Be sure to clone the repo with the `--recurse-submodules` parameter, or run `git submodule update --init --recursive` if you already cloned it without that parameter.

If using nix:
1. Run `nix-shell`
1. Run `tree-sitter test`

Otherwise:
1. Install [node.js and npm](https://docs.npmjs.com/downloading-and-installing-node-js-and-npm)
1. Ensure a C compiler is installed and on your path
1. Run `npm install`
1. Run `npm test`

### Corpus Tests

This test ensures the grammar can parse all modules in the [tlaplus/examples](https://github.com/tlaplus/examples) repo, which is included as a git submodule.
To run:
1. If this is the first time running tree-sitter on your machine, run `npx tree-sitter init-config`
1. For Unix-type OSs, run `./test/run-corpus.sh`; for Windows, run `.\test\run-corpus.ps1`
1. The scripts exit with error code 0 if successful

### Build WASM & Start Playground

If using nix:
1. Run `nix-shell`
1. Run `tree-sitter build-wasm`
1. Start the playground with `tree-sitter playground`

Otherwise:
1. Install [node.js and npm](https://docs.npmjs.com/downloading-and-installing-node-js-and-npm)
1. Install [Emscripten 3.x](https://emscripten.org/)
1. Run `npm install`
1. Run `npx tree-sitter build-wasm`
1. Start the playground with `npx tree-sitter playground`

The playground enables you to easily try out the parser in your browser.
You can use the playground [online](https://tlaplus-community.github.io/tree-sitter-tlaplus/) (serving the latest release) or run it locally by following the directions above.

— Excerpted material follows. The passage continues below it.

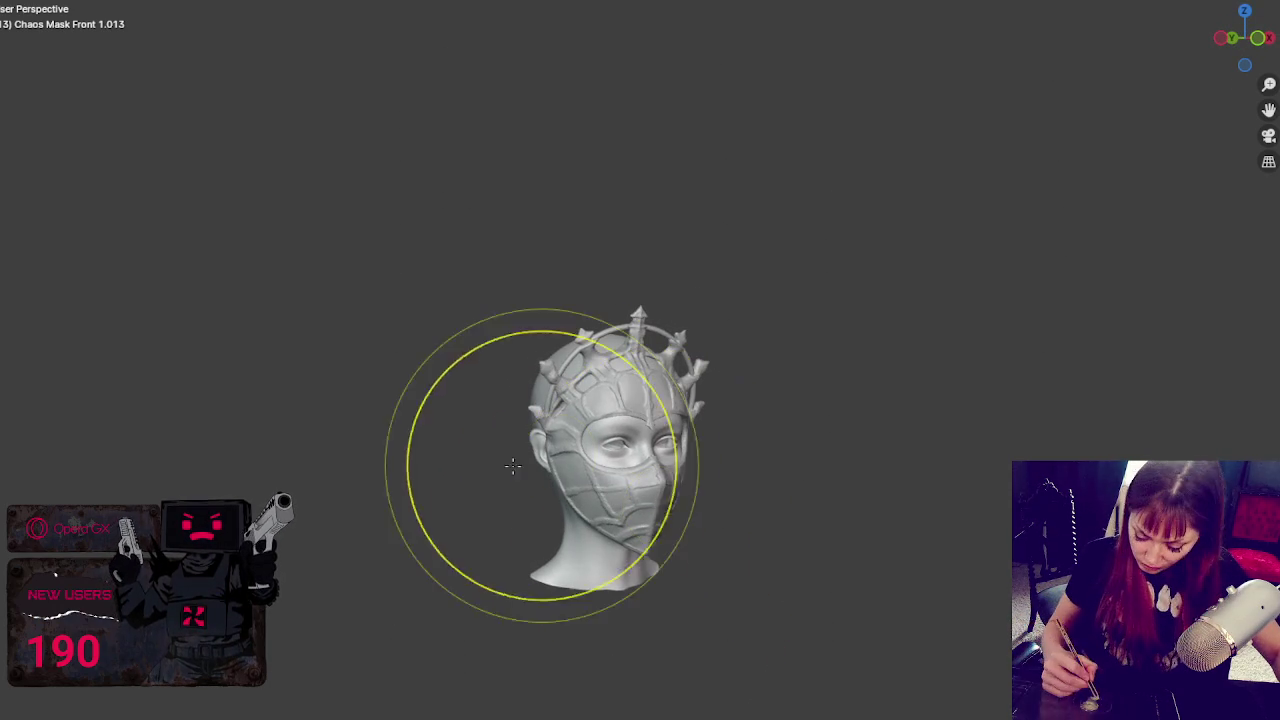
drag(686, 428, 577, 497)
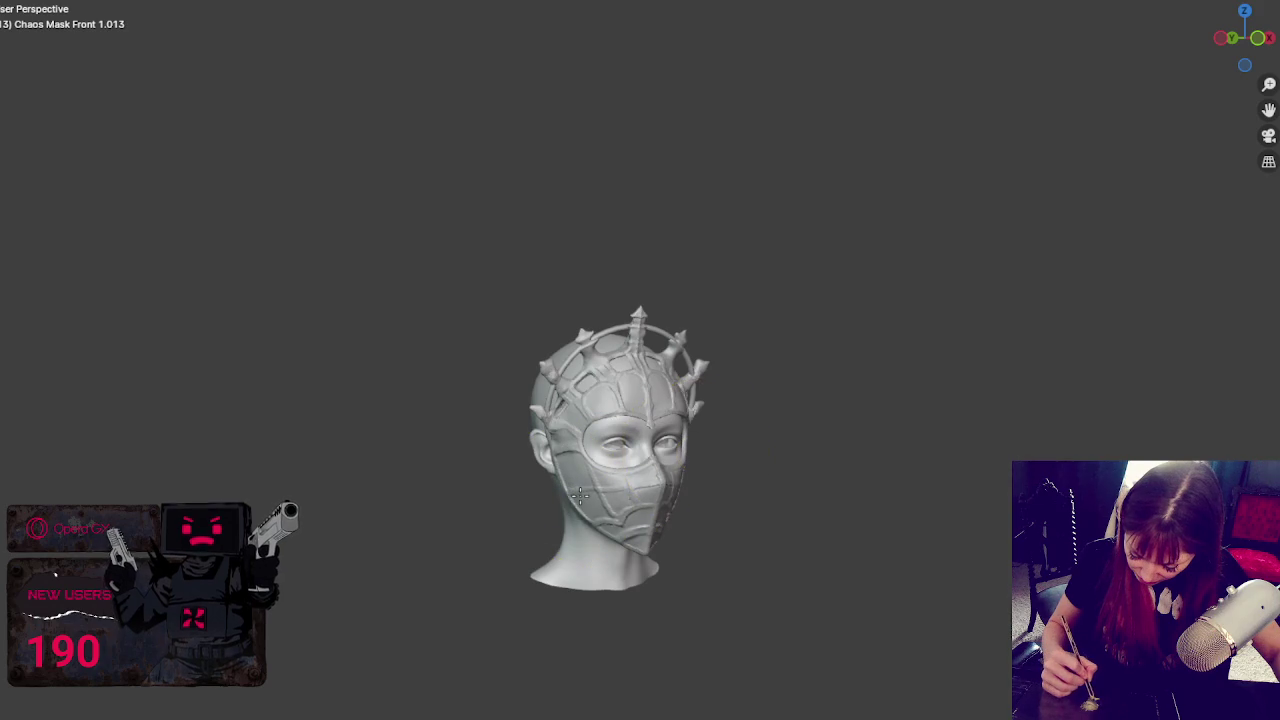
middle_drag(726, 477, 694, 474)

The playground consists of a pane containing an editable TLA⁺ spec, and another pane containing the parse tree for that spec.
The parse tree is updated in real time as you edit the TLA⁺ spec.
You can click parse tree nodes to highlight the corresponding snippet of TLA⁺, and move the cursor around the spec to show the corresponding parse tree node.
You can click the "log" checkbox and open your browser's development console to see the parser's debug output as it attempts to parse the TLA⁺ spec.
You can also click the "query" checkbox to open a third pane for testing [tree queries](https://tree-sitter.github.io/tree-sitter/using-parsers#pattern-matching-with-queries); for example, enter the following to match all operator names in a capture named `@operator` (indicated by the names becoming highlighted):
```
(operator_definition name: (identifier) @operator)
```

## Fuzzing

You can fuzz the grammar if you're running Linux with a recent version of Clang installed.
Do so as follows:
1. Clone the repo with the `--recurse-submodules` parameter
2. From repo root, run the bash script `test/fuzzing/build-for-fuzzing.sh`
3. From repo root, run `test/fuzzing/out/tree_sitter_tlaplus_fuzzer`

## Contributions

One easy way to contribute is to add your TLA⁺ specifications to the [tlaplus/examples](https://github.com/tlaplus/examples) repo, which this grammar uses as a valuable test corpus!

Pull requests are welcome. If you modify `grammar.js`, make sure you run `npx tree-sitter generate` before committing & pushing.
Generated files are (unfortunately) currently present in the repo but will hopefully be removed in [the future](https://github.com/tree-sitter/tree-sitter/discussions/1243).
Their correspondence is enforced during CI.